Dataset entries:

=== Section Start ===

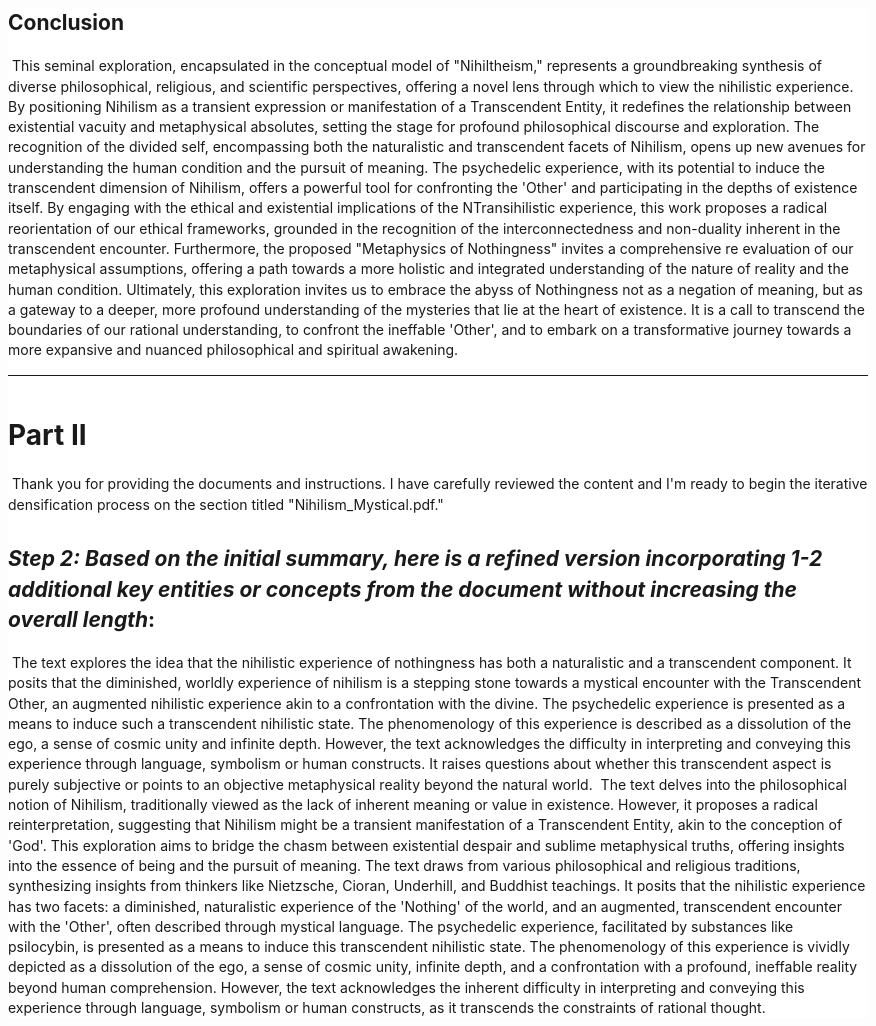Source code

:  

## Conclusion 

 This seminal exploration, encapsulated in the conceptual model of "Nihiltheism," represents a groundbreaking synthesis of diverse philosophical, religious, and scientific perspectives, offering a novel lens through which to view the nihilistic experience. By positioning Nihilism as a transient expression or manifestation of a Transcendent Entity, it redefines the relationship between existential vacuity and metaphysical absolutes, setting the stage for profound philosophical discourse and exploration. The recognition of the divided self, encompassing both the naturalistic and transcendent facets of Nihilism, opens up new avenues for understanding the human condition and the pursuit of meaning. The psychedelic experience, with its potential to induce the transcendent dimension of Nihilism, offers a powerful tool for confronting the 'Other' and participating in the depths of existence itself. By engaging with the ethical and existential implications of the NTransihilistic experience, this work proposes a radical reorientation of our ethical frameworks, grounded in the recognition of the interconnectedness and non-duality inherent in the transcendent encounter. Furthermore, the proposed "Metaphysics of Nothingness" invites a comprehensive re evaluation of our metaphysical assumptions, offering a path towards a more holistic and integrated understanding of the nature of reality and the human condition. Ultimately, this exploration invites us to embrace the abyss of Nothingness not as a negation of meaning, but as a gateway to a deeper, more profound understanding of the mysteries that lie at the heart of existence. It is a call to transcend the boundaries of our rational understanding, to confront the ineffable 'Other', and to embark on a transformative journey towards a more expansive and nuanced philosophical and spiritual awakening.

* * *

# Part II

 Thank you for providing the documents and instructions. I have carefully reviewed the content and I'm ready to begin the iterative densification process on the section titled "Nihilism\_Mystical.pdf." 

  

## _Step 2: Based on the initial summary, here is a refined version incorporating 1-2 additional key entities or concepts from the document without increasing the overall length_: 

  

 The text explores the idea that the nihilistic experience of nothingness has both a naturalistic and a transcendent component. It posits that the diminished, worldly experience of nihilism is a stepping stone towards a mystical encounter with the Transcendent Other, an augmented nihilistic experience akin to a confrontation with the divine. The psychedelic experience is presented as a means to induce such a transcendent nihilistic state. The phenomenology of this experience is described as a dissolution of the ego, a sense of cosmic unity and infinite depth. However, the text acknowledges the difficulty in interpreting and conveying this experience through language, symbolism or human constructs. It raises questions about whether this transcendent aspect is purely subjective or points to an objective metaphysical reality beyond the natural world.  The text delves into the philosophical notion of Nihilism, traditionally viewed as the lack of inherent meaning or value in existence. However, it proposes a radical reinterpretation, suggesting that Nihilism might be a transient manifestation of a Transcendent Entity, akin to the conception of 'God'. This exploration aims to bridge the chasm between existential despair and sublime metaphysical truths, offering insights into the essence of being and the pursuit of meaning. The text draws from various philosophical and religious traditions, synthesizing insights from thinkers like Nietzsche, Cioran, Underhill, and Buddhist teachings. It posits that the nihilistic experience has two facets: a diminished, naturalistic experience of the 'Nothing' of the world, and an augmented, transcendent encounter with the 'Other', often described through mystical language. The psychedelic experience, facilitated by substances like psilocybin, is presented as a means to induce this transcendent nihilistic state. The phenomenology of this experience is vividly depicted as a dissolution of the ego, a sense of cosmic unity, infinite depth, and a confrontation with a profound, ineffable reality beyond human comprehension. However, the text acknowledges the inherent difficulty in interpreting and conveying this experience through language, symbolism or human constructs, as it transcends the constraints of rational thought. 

=== Section End ===
=== Section Start ===

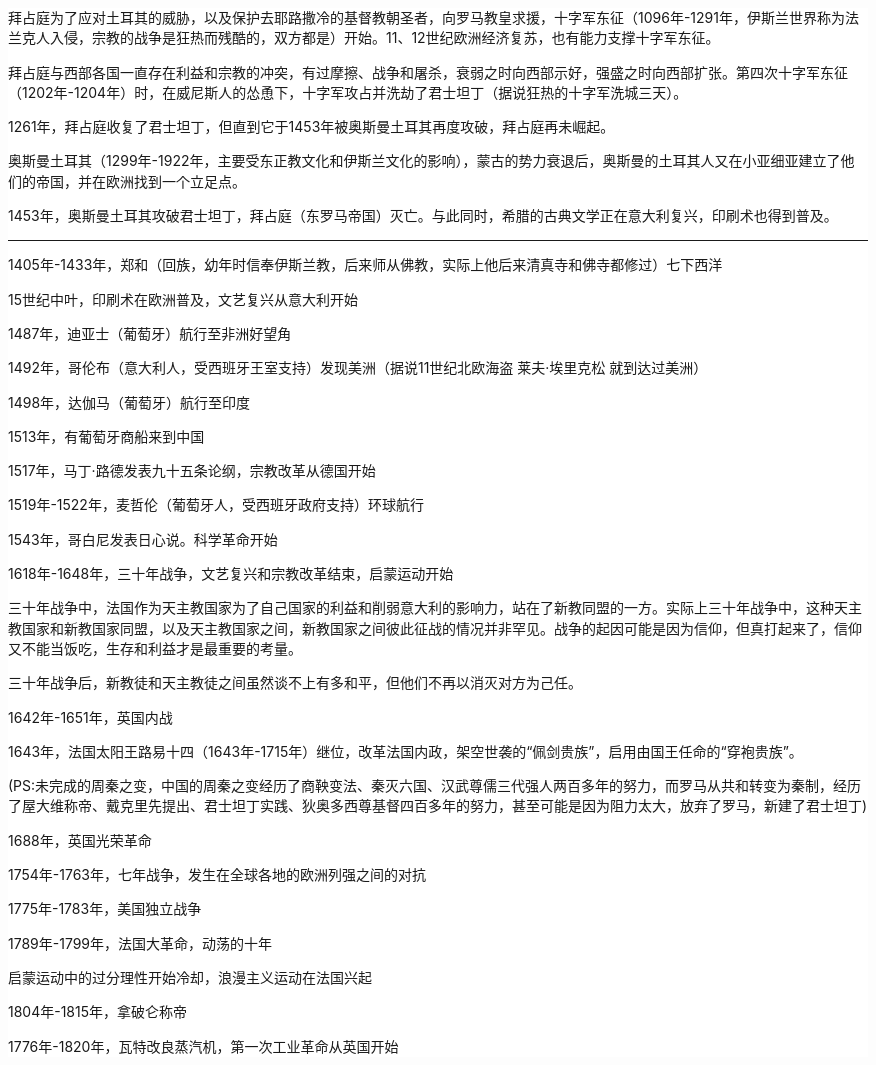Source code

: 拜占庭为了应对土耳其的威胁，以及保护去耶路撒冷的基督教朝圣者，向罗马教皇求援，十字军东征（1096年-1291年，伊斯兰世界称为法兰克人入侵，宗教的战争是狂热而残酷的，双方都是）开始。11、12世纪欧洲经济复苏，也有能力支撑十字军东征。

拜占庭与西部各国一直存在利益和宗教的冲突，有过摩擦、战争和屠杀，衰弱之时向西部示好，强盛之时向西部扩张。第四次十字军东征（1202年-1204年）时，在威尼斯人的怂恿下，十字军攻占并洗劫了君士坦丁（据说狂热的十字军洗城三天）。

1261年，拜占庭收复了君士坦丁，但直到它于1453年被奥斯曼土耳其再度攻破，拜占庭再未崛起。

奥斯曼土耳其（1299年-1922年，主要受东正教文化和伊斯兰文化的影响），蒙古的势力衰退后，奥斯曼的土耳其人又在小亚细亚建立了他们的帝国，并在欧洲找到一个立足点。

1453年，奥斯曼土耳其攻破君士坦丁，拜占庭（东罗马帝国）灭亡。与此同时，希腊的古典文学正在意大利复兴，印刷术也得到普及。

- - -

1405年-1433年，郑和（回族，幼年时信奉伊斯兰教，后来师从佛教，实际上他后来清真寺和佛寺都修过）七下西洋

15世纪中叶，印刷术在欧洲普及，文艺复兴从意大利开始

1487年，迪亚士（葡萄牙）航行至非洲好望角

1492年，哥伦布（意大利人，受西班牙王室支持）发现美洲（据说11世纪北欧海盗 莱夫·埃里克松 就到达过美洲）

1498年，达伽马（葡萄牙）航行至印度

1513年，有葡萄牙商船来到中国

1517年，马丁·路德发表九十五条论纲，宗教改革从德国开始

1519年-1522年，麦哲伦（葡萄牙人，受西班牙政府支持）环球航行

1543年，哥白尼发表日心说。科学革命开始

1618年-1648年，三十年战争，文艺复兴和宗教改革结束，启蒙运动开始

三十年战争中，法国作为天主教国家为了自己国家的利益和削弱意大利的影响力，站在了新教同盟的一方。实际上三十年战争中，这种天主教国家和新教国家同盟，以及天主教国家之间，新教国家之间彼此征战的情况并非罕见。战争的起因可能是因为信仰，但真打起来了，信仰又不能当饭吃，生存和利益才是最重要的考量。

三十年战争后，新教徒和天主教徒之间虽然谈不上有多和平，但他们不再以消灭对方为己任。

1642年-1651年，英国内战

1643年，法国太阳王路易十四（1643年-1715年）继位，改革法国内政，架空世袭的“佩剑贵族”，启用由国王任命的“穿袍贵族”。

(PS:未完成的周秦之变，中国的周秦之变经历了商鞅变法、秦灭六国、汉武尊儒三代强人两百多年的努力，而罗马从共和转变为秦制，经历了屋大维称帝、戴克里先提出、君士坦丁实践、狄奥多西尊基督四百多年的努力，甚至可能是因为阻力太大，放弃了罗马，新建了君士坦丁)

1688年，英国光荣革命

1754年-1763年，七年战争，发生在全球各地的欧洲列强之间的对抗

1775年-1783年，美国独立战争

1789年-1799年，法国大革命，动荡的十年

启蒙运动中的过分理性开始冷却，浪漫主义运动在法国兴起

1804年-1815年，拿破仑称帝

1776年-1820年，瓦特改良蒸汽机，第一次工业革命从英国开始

=== Section End ===

Your task is to retype the entries verbatim, starting with the line that holds "1517年，马丁·路德发表九十五条论纲，宗教改革从德国开始" and stopping after the line that holds "三十年战争中，法国作为天主教".

1517年，马丁·路德发表九十五条论纲，宗教改革从德国开始

1519年-1522年，麦哲伦（葡萄牙人，受西班牙政府支持）环球航行

1543年，哥白尼发表日心说。科学革命开始

1618年-1648年，三十年战争，文艺复兴和宗教改革结束，启蒙运动开始

三十年战争中，法国作为天主教国家为了自己国家的利益和削弱意大利的影响力，站在了新教同盟的一方。实际上三十年战争中，这种天主教国家和新教国家同盟，以及天主教国家之间，新教国家之间彼此征战的情况并非罕见。战争的起因可能是因为信仰，但真打起来了，信仰又不能当饭吃，生存和利益才是最重要的考量。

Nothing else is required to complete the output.